Por Marcelo Batista Nery
Pesquisador Colaborador do Instituto de Estudos Avançados da Universidade de São Paulo – Programa USP Cidades Globais – e Coordenador de Transferência de Tecnologia do Núcleo de Estudos da Violência (Cepid-Fapesp). Doutor em sociologia pela USP, com doutorado sanduíche em City and Regional Planning na University of California. Graduado em ciências sociais (USP), é o primeiro com essa formação a obter o título de mestre em sensoriamento remoto pelo Instituto Nacional de Pesquisas Espaciais (Inpe). Tem experiência nas áreas de geoinformação e sociologia, com ênfase em análise espacial, geoprocessamento, planejamento urbano, segurança pública, homicídio, dinâmica criminal e distribuição espacial urbana.
Bibliografia
Caldeira T. (1984). A política dos outros: o cotidiano dos moradores da periferia e o que pensam do poder e dos poderosos. São Paulo: Brasiliense.
Caldeira, T. (2017). Peripheral urbanization: Autoconstruction, transversal logics, and politics in cities of the global south. Environment and Planning D: Society and Space, v. 35, n. 1, p. 3-20. Disponível em: <https://journals.sagepub.com/doi/full/10.1177/0263775816658479>. Acesso em: 04 dez. 2019.
Marques E (ed) (2014) A Metrópole de São Paulo no Século XXI—Espaços, Heterogeneidades e Desigualdades. São Paulo: CEM-UNESP.
Nery, M. B. et al. (2014). A delimitação de áreas-chave para estudos longitudinais em São Paulo (SP): relatório interno. São Paulo: NEV-USP.

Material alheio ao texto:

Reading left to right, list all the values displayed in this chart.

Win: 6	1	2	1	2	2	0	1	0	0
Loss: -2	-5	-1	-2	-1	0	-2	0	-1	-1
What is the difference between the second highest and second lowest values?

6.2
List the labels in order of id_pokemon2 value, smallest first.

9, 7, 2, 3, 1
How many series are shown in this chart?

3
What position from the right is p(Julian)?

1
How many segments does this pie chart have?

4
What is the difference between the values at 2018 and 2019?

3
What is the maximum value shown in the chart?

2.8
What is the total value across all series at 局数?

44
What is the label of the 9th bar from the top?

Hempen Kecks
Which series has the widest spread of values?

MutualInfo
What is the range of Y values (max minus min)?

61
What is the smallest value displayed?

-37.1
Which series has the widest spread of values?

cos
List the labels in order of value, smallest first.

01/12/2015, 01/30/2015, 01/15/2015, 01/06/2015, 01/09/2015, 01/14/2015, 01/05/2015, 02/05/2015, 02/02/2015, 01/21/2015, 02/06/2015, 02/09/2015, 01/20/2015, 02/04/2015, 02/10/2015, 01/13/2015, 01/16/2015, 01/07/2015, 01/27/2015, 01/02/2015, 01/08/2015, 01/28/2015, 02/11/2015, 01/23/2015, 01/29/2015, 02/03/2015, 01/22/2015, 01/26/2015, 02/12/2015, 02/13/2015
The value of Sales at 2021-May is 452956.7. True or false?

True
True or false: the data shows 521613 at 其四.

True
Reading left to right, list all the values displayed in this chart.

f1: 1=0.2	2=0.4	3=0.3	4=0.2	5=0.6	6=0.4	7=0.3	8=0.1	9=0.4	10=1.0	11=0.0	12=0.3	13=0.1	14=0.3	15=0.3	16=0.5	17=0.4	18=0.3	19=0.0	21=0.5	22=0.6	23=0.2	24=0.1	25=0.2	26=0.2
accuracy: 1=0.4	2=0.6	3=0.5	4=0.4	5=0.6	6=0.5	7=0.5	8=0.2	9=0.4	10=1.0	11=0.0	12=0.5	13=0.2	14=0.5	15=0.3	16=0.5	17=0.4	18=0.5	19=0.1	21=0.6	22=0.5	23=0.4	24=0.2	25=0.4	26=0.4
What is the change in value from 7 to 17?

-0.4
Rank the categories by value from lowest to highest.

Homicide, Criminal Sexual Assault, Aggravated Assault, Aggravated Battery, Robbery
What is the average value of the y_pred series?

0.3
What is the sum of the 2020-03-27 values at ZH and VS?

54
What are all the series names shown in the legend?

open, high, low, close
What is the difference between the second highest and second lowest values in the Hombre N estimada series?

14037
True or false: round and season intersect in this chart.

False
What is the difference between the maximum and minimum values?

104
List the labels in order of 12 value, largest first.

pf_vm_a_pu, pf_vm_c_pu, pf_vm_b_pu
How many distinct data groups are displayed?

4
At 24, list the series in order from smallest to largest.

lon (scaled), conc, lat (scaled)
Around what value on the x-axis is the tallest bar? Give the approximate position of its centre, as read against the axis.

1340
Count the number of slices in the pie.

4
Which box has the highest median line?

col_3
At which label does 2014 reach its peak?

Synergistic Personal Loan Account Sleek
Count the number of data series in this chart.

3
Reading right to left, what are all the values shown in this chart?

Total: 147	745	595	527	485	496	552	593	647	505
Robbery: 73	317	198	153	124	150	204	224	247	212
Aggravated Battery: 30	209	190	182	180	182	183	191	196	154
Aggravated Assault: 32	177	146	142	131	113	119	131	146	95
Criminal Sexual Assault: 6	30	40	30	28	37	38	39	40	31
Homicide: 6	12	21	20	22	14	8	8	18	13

Nery, M. B.; Souza, A. L.; Adorno, S. (2019). Os padrões urbano-demográficos da capital paulista, v. 33, n. 97. Estudos Avançados, set./dez. Disponível em: < http://dx.doi.org/10.1590/s0103-4014.2019.3397.002>. Acesso em: 04 dez. 2019.
[1] Setor censitário é uma unidade estabelecida por critérios operacionais pelo IBGE para a coleta de dados em função do perímetro urbano. Para as áreas urbanas, esses setores possuem em torno de 250 a 350 domicílios
[2] Texto adaptado. Tradução Livre.
[3] Referindo-se à primeira versão do relatório descritivo do estudo.